Eddie almost drives them off the road.
It's late, nearly 2 am, and the country road is narrow and winding, and this thing between them, fingers twinned above the gear shift, radio turned down low, Stevie Nicks singing to them softly, is new. Eddie wants to live in this moment forever, wants the smell of lake water and dying August heat to live in their clothes, wants the warmth of first kisses and whispered confessions to last in tingling sparks in their skin, the memory of touch to be permanent. It won't be, it'll all fade, but Eddie can visit it again, rewrite them into the cotton and the softness of Steve's mouth.
It's late, and this is new.
"It's okay if you do," Steve says, so quiet. He's holding on to Eddie's hand like he's dangling off a cliff. "I can handle it. I'd just like a heads up, so I can prepare."
Eddie almost feels guilty, basking in his joy when Steve was sinking into something else. He thinks, if he were a kid still, if he hadn't died, hadn't lost everything and managed to get it all back, he'd be angry.
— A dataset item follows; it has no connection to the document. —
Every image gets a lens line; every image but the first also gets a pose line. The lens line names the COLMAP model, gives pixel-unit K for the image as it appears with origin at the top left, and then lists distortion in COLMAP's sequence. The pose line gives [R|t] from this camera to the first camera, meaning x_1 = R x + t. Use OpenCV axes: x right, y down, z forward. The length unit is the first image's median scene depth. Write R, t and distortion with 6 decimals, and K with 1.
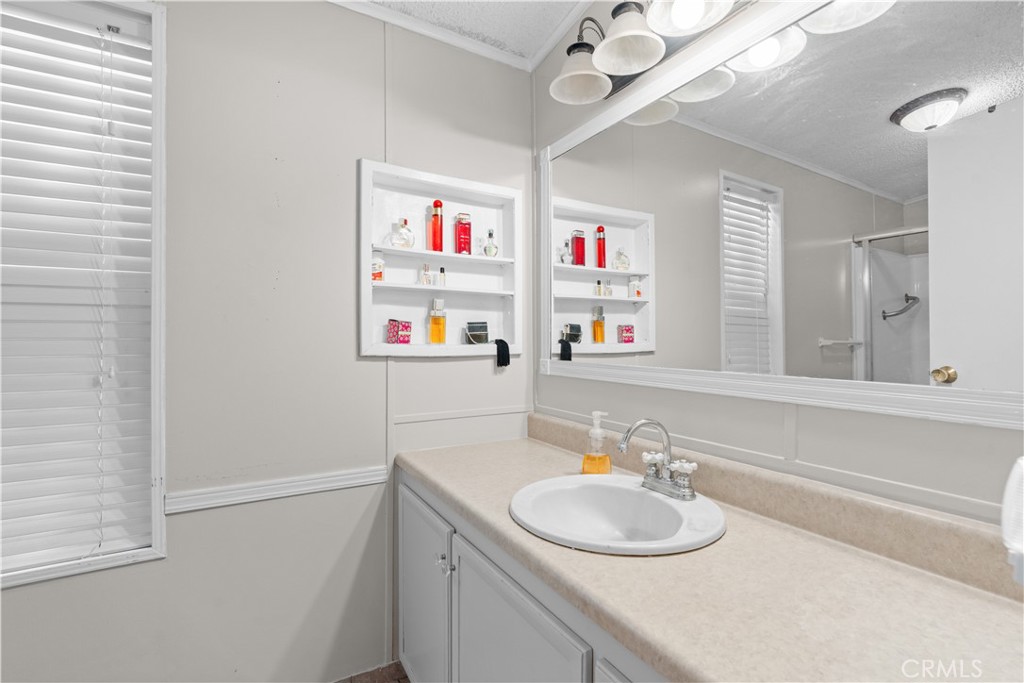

But he's not. He's not, and he did, and it's late and this is new—but it's not unfamiliar. The same, but more, an extra free scoop with whipped cream and sprinkles, a cherry on top.
"You trust me?" Eddie asks. He rubs his thumb along Steve's knuckles, feels the scars under his skin, little tears in someone so perfect.
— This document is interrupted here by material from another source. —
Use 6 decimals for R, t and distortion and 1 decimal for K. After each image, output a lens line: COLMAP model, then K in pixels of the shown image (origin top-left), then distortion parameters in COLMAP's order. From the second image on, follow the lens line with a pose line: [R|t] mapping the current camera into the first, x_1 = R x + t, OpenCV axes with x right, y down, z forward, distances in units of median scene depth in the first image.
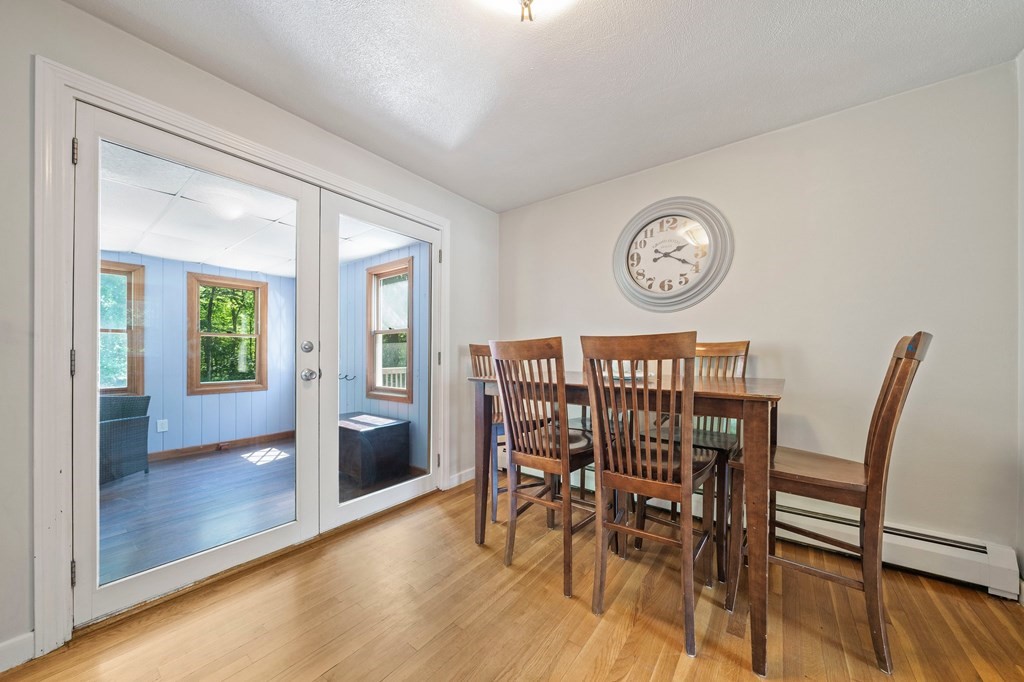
lens RADIAL K [[359.1, 0, 508.0], [0, 359.1, 355.2], [0, 0, 1]] dist [-0.000661, -0.000096]
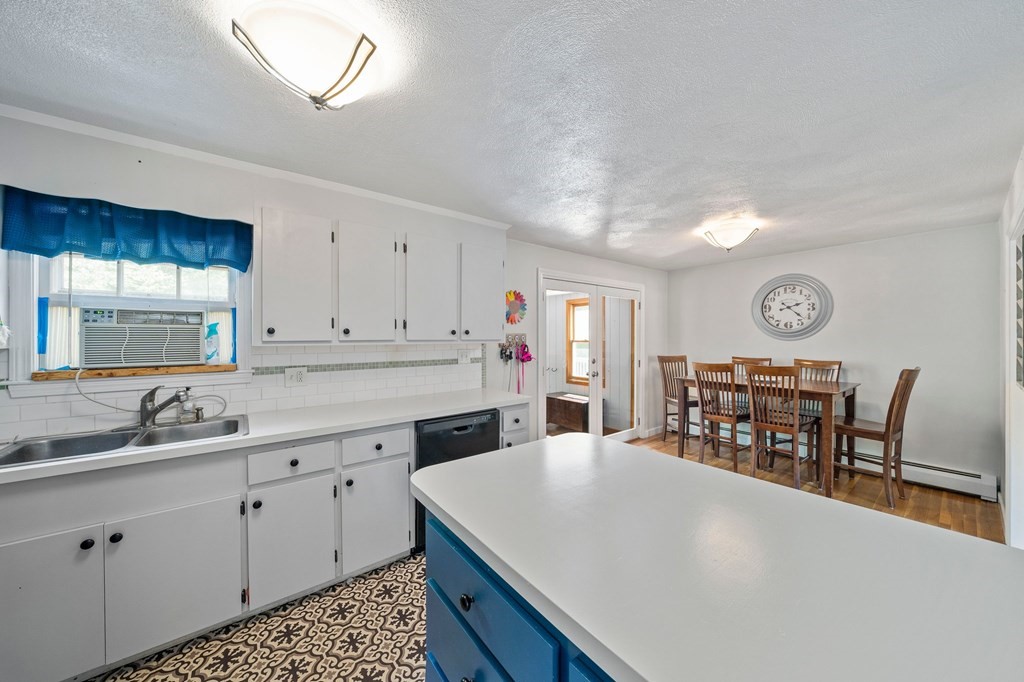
lens RADIAL K [[352.5, 0, 510.6], [0, 352.5, 338.2], [0, 0, 1]] dist [-0.006883, -0.000198]
pose [[0.964333, -0.001313, -0.264690, -0.408686], [0.000587, 0.999996, -0.002821, -0.132282], [0.264693, 0.002565, 0.964329, -0.997586]]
"Of course," Steve croaks. Eddie can't look at him, because the road is dark and narrow and winding, and he has to get his boy home safe.
"And I trust you," Eddie says, brings Steve's hand up, presses a kiss like a seal to his skin. "And I love you, and you love me. I got you."
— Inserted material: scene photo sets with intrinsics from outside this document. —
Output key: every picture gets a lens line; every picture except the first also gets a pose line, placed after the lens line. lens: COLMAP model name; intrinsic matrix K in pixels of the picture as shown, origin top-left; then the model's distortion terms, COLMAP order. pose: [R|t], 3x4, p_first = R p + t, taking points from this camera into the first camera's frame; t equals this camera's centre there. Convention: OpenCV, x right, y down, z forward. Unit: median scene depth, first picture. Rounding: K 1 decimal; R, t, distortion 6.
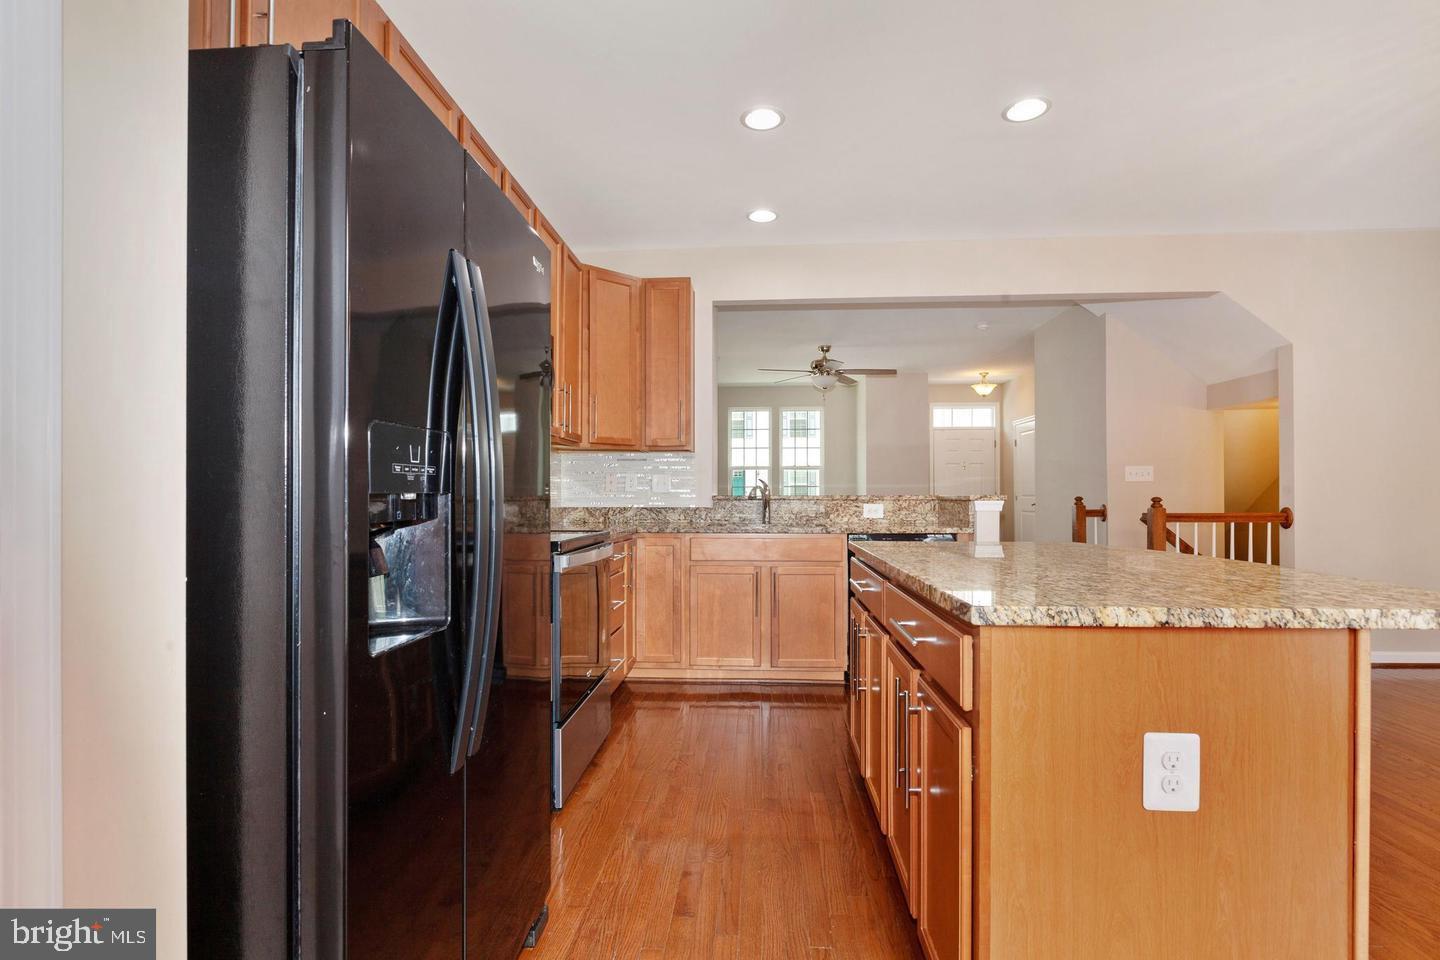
lens RADIAL K [[674.5, 0, 720.0], [0, 674.5, 480.0], [0, 0, 1]] dist [-0.002014, -0.000285]
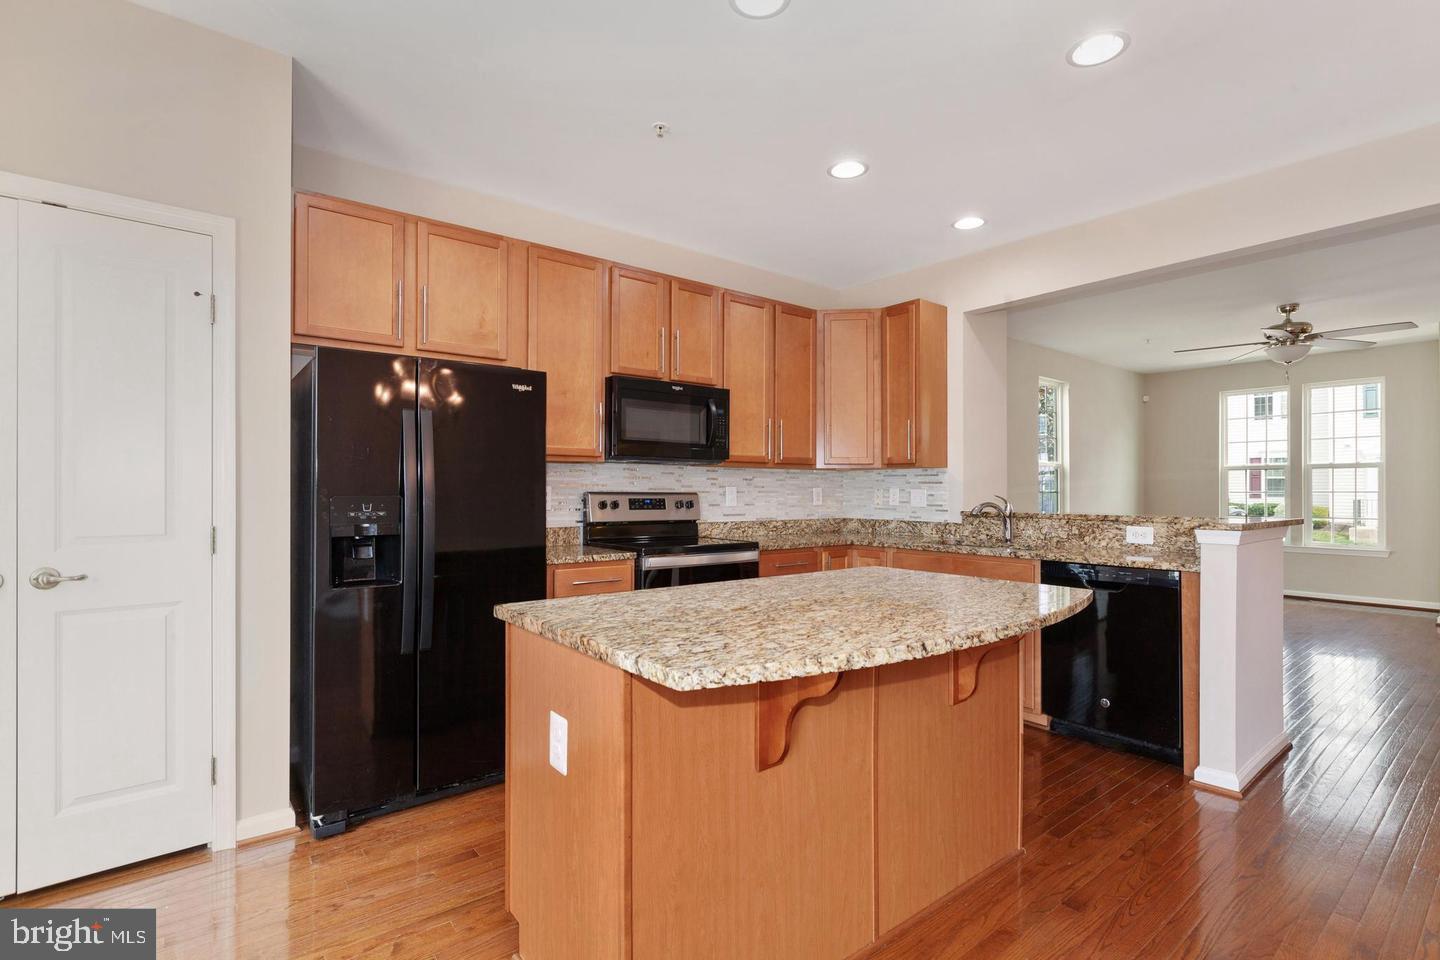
lens RADIAL K [[674.8, 0, 722.7], [0, 674.8, 494.6], [0, 0, 1]] dist [-0.001854, -0.000261]
pose [[0.670018, 0.006145, -0.742319, 0.492640], [0.013728, 0.999692, 0.020666, -0.026549], [0.742218, -0.024038, 0.669728, 0.082578]]
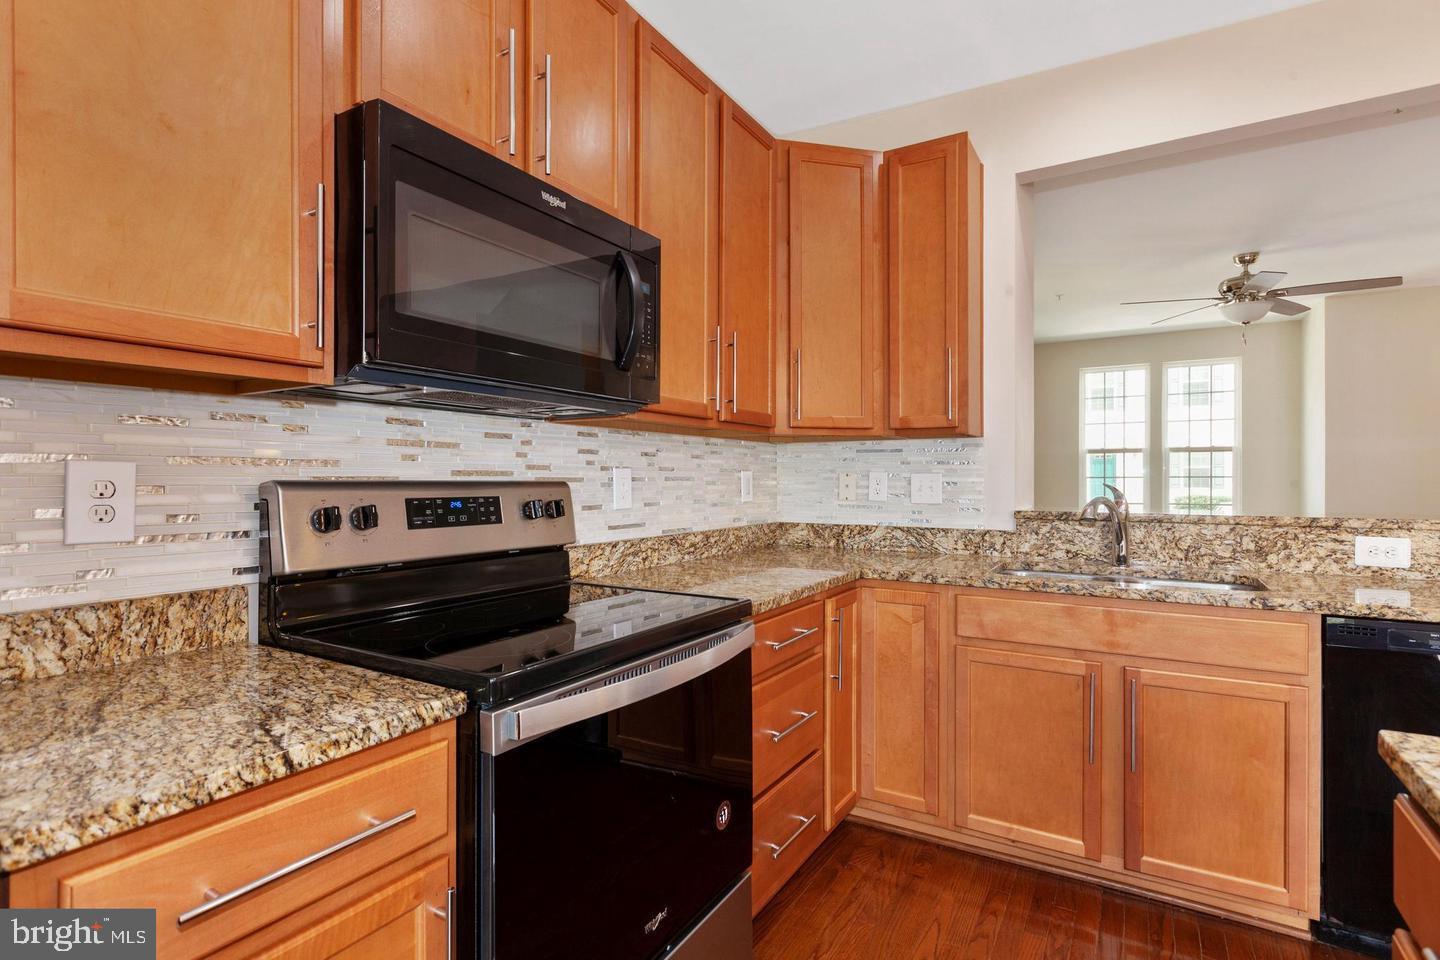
lens RADIAL K [[696.4, 0, 720.0], [0, 696.4, 480.0], [0, 0, 1]] dist [-0.003529, -0.000899]
pose [[0.884999, 0.002146, -0.465588, 0.043542], [0.009905, 0.999676, 0.023436, -0.020017], [0.465488, -0.025353, 0.884691, 0.357919]]
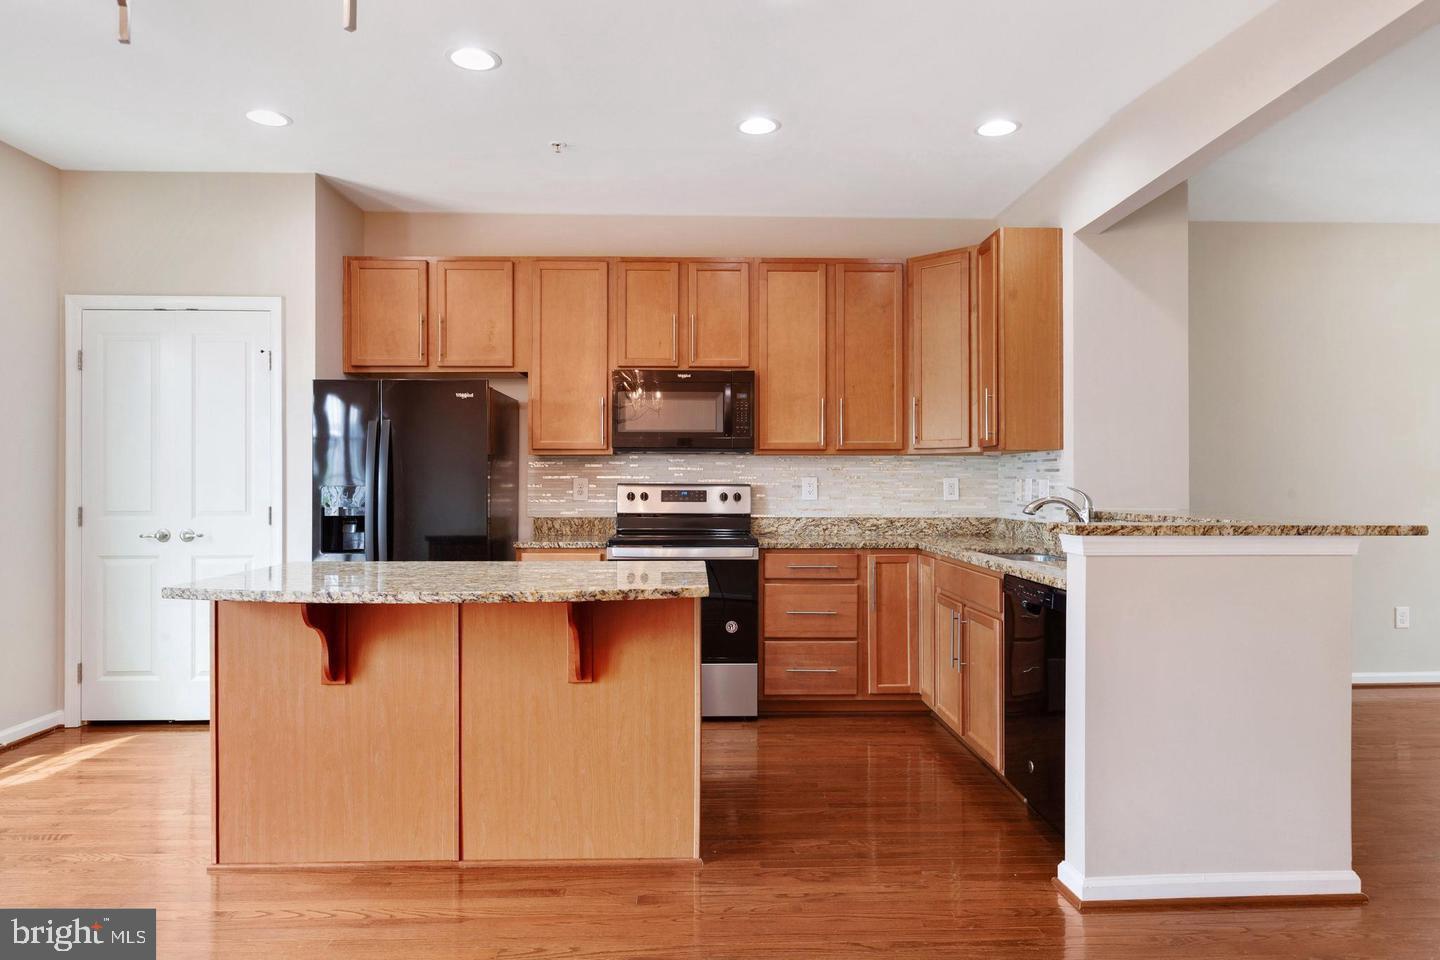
lens RADIAL K [[906.0, 0, 727.4], [0, 906.0, 484.4], [0, 0, 1]] dist [-0.000820, 0.000325]
pose [[0.092791, 0.002994, -0.995681, 0.921636], [0.021841, 0.999749, 0.005041, -0.016198], [0.995446, -0.022214, 0.092702, 0.560008]]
Steve's quiet for a long, long moment. Eddie can tell he's watching him, so he presses another kiss to Steve's hand, lets his lips linger on hard tendons and dark veins. Kisses in his promises to the place they're linked together.
When he speaks again, it's soft, and Eddie can hear the love, living and leaving in the air between Steve's teeth.
"Okay," he says, giving Eddie everything. "You got me."